The march of the flag! In 1789 the flag of the Republic waved over 4,000,000 souls in thirteen states, and their savage territory which stretched to the Mississippi, to Canada, to the Floridas. The timid minds of that day said that no new territory was needed, and, for the hour, they were right. But Jefferson, through whose intellect the centuries marched; Jefferson, who dreamed of Cuba as an American state; Jefferson, the first Imperialist of the Republic—Jefferson acquired that imperial territory which swept from the Mississippi to the mountains, from Texas to the British possessions, and the march of the flag began!

The infidels to the gospel of liberty raved, but the flag swept on! The title to that noble land out of which Oregon, Washington, Idaho, and Montana have been carved was uncertain; Jefferson, strict constructionist of constitutional power though he was, obeyed the Anglo-Saxon impulse within him, whose watchword then and whose watchword throughout the world today is, “Forward!”: another empire was added to the Republic, and the march of the flag went on! . . .

The ocean does not separate us from lands of our duty and desire—the oceans join us, rivers never to be dredged, canals never to be repaired. Steam joins us; electricity joins us—the very elements are in league with our destiny. Cuba not contiguous! Porto Rico not contiguous! Hawaii and the Philippines not contiguous! The oceans make them contiguous. And our navy will make them contiguous.

But the Opposition is right—there is a difference. We did not need the western Mississippi Valley when we acquired it, nor Florida, nor Texas, nor California, nor the royal provinces of the far northwest. We had no emigrants to people this imperial wilderness, no money to develop it, even no highways to cover it. No trade awaited us in its savage fastnesses [remote places]. Our productions were not greater than our trade. There was not one reason for the land-lust of our statesmen from Jefferson to Grant, other than the prophet and the Saxon within them. But, today, we are raising more than we can consume, making more than we can use. Therefore we must find new markets for our produce.

And so, while we did not need the territory taken during the past century at the time it was acquired, we do need what we have taken in 1898, and we need it now. The resources and the commerce of these immensely rich dominions will be increased as much as American energy is greater than Spanish sloth. In Cuba, alone, there are 15,000,000 acres of forest unacquainted with the ax, exhaustless mines of iron, priceless deposits of manganese, millions of dollars’ worth of which we must buy, today, from the Black Sea districts. There are millions of acres yet unexplored.

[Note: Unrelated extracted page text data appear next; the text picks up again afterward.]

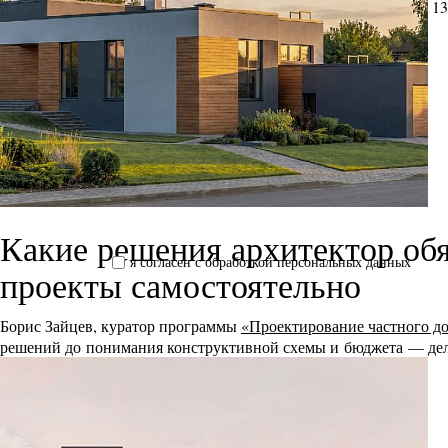
13
Какие решения архитектор обя
я согласен с обработкой персональных данных
проекты самостоятельно
Борис Зайцев, куратор программы
«Проектирование частного д
решений до понимания конструктивной схемы и бюджета — дел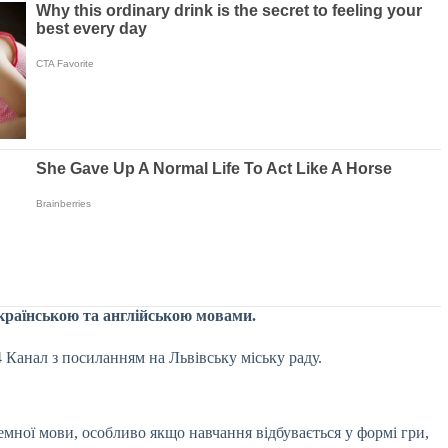
українською та англійською мовами.
 Канал з посиланням на Львівську міську раду.
мної мови, особливо якщо навчання відбувається у формі гри,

The resources of Porto Rico have only been trifled with. The riches of the Philippines have hardly been touched by the fingertips of modern methods. And they produce what we consume, and consume what we produce—the very predestination of reciprocity—a reciprocity “not made with hands, eternal in the heavens.” They sell hemp, sugar, cocoanuts, fruits of the tropics, timber of price like mahogany; they buy flour, clothing, tools, implements, machinery, and all that we can raise and make. Their trade will be ours in time. Do you indorse that policy with your vote?